#### [Your objective]
Print, exactly as given, each line of the data from the line containing "Here, each photo" up to and including its last line.

#### [Exercise material]
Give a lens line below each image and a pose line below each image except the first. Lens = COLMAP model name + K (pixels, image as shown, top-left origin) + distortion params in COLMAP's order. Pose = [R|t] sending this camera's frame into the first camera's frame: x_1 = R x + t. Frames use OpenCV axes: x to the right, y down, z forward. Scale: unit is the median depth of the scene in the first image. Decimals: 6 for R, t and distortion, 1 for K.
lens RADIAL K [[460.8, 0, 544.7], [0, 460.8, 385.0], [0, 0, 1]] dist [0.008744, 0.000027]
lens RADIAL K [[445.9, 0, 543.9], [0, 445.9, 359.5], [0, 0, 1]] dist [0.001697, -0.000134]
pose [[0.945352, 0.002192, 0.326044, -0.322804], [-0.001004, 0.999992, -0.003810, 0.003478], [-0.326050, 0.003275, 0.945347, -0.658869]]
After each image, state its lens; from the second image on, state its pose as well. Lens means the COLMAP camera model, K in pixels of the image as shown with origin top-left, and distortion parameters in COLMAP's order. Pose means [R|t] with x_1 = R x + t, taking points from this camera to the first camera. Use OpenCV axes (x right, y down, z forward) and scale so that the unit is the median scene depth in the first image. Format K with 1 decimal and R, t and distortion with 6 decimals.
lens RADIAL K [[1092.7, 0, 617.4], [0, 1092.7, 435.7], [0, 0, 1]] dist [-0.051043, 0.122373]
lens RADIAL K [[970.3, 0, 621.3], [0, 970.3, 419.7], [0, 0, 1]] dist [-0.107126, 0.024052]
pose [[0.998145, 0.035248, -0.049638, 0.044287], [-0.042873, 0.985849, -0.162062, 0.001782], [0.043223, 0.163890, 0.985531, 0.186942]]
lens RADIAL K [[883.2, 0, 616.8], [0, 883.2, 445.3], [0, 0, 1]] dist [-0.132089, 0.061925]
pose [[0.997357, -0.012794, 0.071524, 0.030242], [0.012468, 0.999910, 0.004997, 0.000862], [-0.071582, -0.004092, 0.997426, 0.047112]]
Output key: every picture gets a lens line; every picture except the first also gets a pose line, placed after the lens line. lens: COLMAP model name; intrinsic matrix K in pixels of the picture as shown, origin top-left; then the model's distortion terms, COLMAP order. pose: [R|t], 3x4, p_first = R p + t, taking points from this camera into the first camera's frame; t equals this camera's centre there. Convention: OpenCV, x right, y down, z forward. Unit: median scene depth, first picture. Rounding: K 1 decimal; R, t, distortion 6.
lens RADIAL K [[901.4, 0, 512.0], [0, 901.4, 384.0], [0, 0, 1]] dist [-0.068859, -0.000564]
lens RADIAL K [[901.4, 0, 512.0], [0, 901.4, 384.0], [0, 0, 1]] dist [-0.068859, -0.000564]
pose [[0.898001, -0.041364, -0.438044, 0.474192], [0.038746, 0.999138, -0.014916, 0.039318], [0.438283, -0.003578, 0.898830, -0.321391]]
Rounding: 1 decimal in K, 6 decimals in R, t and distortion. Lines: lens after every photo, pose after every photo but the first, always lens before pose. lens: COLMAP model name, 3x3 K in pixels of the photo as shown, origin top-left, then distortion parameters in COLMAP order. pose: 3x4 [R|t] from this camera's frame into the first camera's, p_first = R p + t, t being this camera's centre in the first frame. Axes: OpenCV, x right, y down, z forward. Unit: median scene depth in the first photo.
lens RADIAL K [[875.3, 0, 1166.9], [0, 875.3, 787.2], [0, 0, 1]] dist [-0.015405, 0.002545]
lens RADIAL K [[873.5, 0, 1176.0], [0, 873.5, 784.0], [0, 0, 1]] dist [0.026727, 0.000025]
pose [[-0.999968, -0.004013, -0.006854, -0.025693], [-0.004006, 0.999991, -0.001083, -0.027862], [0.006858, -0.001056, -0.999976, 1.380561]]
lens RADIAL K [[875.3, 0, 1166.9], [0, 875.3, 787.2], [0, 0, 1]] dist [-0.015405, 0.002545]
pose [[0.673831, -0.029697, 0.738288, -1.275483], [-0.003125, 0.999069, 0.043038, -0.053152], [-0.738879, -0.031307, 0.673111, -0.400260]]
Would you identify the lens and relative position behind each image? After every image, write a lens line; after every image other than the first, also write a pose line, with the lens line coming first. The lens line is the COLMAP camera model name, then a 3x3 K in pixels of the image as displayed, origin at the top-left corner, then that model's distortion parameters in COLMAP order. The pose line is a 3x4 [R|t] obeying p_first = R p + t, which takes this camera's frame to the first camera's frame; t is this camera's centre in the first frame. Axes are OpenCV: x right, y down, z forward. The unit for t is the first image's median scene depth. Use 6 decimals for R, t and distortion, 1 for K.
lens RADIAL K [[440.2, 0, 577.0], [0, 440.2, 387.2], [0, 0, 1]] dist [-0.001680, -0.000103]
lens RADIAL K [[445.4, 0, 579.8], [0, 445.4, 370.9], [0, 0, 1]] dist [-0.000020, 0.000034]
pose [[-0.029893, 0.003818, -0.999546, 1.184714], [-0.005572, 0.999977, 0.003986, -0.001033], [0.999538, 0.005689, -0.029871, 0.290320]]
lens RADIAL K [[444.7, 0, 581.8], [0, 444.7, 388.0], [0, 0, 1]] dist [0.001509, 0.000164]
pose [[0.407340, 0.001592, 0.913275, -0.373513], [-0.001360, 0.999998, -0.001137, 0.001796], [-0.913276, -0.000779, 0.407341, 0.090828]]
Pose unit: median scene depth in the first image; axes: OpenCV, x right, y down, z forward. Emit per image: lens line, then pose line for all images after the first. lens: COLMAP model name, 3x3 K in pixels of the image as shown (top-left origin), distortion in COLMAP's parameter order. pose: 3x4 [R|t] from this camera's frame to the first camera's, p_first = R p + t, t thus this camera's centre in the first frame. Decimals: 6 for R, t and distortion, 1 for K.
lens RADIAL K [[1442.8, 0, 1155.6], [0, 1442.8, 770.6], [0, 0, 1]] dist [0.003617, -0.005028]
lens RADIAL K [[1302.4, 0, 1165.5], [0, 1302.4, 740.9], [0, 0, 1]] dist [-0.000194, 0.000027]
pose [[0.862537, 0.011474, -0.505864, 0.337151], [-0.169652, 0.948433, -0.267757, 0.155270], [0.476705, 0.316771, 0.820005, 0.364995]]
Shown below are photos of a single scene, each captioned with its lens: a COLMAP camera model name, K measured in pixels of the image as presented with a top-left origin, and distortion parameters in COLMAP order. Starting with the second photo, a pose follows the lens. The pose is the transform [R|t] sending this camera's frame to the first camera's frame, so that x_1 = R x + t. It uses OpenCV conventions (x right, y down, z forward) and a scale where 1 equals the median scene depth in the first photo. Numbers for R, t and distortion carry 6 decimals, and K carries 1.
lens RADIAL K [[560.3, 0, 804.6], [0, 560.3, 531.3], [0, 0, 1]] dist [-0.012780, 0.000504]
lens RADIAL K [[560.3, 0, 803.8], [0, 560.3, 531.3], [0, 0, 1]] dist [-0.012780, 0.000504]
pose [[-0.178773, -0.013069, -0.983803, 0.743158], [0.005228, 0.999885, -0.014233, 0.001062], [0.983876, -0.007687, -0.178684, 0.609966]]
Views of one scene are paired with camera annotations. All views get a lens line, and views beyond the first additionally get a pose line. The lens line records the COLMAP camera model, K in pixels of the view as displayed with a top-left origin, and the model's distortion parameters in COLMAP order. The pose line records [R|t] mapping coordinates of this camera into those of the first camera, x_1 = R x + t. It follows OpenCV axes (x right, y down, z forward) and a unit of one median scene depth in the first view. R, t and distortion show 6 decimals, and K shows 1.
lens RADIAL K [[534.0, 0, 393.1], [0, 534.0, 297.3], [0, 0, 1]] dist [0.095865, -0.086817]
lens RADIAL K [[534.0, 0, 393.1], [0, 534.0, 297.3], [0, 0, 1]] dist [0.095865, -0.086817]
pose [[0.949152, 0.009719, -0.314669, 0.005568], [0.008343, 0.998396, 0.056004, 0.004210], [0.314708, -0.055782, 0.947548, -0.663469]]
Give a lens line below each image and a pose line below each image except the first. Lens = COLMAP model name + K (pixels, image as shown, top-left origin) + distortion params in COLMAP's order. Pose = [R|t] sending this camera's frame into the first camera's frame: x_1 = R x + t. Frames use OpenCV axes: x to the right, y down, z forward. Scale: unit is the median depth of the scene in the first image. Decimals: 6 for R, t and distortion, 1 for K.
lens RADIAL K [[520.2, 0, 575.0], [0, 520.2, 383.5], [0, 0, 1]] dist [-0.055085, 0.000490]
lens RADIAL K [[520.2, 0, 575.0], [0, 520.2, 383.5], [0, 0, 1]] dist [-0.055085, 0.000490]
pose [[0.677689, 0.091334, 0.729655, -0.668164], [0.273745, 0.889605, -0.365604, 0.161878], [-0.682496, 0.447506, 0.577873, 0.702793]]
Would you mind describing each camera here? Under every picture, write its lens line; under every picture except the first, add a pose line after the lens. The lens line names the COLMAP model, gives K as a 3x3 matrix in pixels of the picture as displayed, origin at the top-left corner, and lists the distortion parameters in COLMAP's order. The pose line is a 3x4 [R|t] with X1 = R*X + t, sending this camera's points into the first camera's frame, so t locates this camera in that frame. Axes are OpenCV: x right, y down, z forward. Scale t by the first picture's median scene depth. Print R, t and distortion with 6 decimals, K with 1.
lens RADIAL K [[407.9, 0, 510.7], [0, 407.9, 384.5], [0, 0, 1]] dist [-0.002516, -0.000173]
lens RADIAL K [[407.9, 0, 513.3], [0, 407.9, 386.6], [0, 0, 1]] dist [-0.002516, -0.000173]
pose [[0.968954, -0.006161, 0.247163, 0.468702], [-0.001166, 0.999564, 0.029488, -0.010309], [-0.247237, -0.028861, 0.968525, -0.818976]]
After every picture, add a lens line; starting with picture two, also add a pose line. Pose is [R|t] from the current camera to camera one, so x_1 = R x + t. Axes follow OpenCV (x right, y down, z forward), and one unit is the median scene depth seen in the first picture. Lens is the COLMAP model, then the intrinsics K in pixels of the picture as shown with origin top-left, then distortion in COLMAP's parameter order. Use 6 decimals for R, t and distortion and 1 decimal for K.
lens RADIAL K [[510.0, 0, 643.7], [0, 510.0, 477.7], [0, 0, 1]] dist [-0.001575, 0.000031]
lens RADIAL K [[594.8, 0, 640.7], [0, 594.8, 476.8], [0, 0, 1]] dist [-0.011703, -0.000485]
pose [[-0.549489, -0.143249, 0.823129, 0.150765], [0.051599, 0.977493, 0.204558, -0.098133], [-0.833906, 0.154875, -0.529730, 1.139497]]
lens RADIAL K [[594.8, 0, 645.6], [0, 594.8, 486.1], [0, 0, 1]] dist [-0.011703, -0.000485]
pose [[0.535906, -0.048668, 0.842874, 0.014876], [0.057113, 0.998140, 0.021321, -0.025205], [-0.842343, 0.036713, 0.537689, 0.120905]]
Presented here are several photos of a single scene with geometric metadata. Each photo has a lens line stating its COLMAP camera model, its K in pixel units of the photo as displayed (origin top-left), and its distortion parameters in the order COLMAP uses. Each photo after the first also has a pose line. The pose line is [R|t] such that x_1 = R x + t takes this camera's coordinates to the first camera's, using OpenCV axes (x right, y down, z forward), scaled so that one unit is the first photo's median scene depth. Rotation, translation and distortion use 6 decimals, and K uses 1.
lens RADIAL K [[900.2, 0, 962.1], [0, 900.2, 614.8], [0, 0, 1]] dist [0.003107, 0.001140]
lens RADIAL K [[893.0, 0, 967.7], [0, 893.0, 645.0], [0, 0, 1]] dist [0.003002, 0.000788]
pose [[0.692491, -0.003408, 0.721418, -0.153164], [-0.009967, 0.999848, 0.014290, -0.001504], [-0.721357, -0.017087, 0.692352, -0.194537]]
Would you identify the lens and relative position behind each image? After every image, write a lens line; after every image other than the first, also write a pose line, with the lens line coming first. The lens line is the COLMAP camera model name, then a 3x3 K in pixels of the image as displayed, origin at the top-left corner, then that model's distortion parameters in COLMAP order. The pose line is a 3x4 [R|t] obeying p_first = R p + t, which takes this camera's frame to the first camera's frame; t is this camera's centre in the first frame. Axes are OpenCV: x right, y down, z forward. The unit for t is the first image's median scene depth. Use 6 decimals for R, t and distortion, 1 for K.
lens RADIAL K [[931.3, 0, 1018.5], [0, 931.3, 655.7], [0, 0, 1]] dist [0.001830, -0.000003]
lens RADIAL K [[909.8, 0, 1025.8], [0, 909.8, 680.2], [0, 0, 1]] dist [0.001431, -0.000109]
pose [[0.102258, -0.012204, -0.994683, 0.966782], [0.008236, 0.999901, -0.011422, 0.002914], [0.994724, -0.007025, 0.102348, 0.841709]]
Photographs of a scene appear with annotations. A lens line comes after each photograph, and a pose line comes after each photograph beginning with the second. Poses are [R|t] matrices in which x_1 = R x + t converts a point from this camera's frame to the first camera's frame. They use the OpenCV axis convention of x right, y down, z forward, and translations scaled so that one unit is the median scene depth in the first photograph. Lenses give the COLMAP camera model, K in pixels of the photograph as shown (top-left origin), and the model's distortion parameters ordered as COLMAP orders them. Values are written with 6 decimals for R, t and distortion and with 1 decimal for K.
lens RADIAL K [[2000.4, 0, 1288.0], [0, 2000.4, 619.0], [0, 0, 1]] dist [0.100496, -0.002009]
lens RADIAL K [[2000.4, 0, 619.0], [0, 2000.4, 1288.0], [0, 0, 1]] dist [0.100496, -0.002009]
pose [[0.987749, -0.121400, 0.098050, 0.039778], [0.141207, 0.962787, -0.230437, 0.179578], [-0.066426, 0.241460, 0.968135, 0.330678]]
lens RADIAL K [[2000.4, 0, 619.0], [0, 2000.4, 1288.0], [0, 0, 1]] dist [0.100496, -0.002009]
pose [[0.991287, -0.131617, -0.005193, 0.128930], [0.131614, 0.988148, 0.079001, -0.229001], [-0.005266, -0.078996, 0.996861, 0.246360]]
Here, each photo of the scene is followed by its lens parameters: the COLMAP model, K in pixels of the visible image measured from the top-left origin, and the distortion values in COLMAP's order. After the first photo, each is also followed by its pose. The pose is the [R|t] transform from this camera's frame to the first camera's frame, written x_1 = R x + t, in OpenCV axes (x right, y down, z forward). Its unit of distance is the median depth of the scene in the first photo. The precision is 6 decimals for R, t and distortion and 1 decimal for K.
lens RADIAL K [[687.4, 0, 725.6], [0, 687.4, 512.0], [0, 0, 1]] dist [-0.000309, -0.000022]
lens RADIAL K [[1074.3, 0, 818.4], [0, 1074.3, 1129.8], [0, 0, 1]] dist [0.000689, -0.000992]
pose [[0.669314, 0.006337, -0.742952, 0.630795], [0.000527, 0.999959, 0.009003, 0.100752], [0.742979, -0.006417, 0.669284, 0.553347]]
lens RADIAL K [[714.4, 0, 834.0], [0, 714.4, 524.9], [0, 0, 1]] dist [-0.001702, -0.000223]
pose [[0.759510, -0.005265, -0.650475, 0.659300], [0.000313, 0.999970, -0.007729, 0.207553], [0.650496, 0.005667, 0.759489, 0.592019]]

#### [Result below]
Here, each photo of the scene is followed by its lens parameters: the COLMAP model, K in pixels of the visible image measured from the top-left origin, and the distortion values in COLMAP's order. After the first photo, each is also followed by its pose. The pose is the [R|t] transform from this camera's frame to the first camera's frame, written x_1 = R x + t, in OpenCV axes (x right, y down, z forward). Its unit of distance is the median depth of the scene in the first photo. The precision is 6 decimals for R, t and distortion and 1 decimal for K.
lens RADIAL K [[687.4, 0, 725.6], [0, 687.4, 512.0], [0, 0, 1]] dist [-0.000309, -0.000022]
lens RADIAL K [[1074.3, 0, 818.4], [0, 1074.3, 1129.8], [0, 0, 1]] dist [0.000689, -0.000992]
pose [[0.669314, 0.006337, -0.742952, 0.630795], [0.000527, 0.999959, 0.009003, 0.100752], [0.742979, -0.006417, 0.669284, 0.553347]]
lens RADIAL K [[714.4, 0, 834.0], [0, 714.4, 524.9], [0, 0, 1]] dist [-0.001702, -0.000223]
pose [[0.759510, -0.005265, -0.650475, 0.659300], [0.000313, 0.999970, -0.007729, 0.207553], [0.650496, 0.005667, 0.759489, 0.592019]]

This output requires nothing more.